Semua yang dia ucapkan membuat darahku berdesir. Belum ada seseorang yang berkata seperti itu lagi sejak aku meninggalkan seorang pria beberapa tahun yang lalu.

Lagi-lagi aku hanya terdiam mendengar ucapannya. Aku bahkan tidak tahu apa yang harus aku katakan.

"Maaf, kalau aku membuatmu terkejut Nay. Tapi sudahlah, bisakah kita berteman? Seperti kamu dengan Venus."

"Ya enggak lah. Mana mungkin bisa." Aku menutup mulutku.

Refleks saja aku melontarkan kata-kata itu tanpa berpikir panjang. Dia memalingkan wajahnya, bola matanya seolah sedang mencari sesuatu.
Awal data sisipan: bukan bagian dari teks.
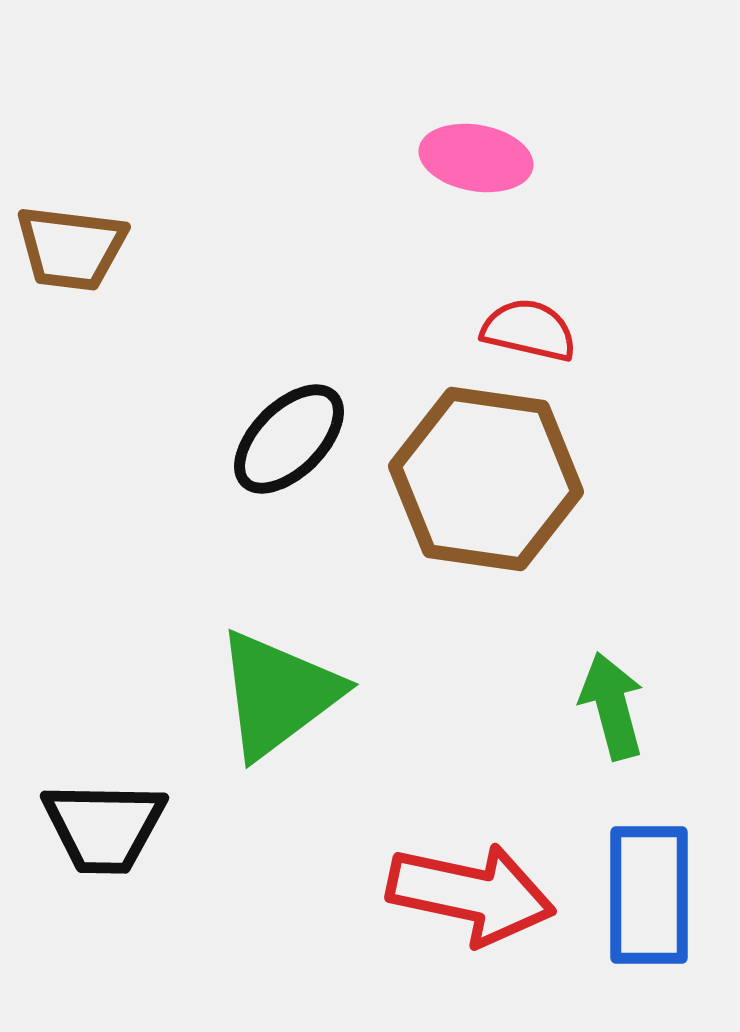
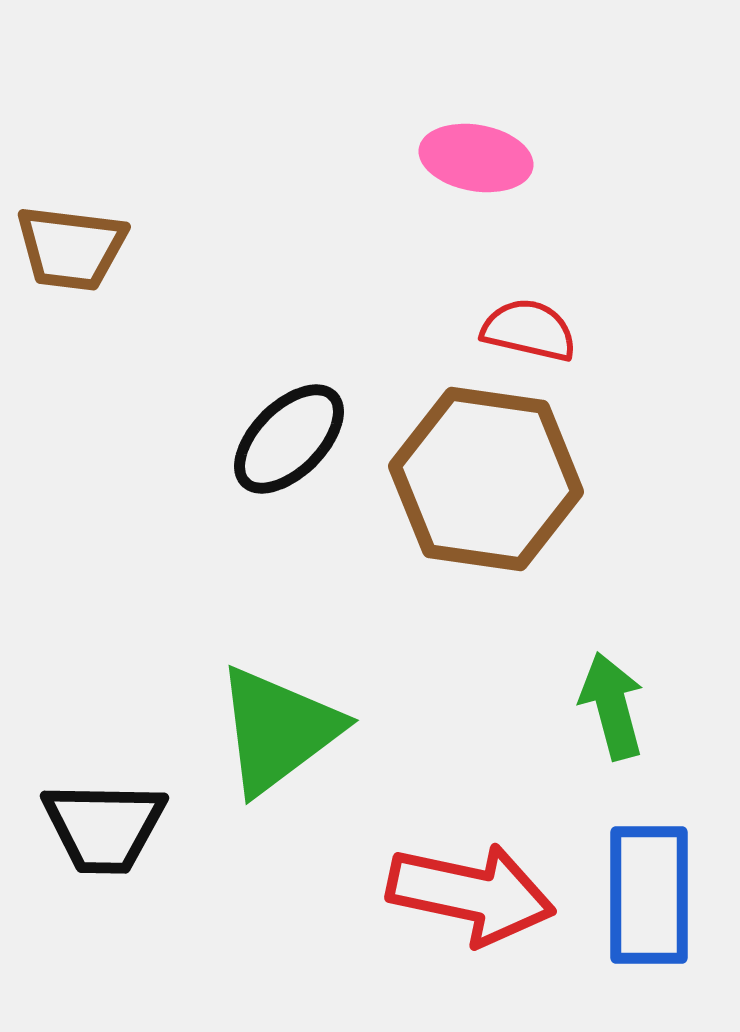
green triangle: moved 36 px down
"Hei, maafkan aku. Uhm ... eh, siapa tadi namamu?" aku menggaruk kepala dan mencoba menatapnya.

"Gio," ujarnya.

"Oh, oke. Maaf, Gio. Maksudku mana mungkin bisa seperti itu. Aku dan Venus sudah lama berteman. Aku tidak pernah berpikir ada teman yang jauh lebih baik dari dia."

"Gak apa-apa, aku mengerti. Tapi, boleh kan aku minta nomor ponselmu?" ia menaikkan alisnya.

"Untuk apa?"

"Ya, siapa tahu akan ada sesuatu yang harus kutanyakan padamu."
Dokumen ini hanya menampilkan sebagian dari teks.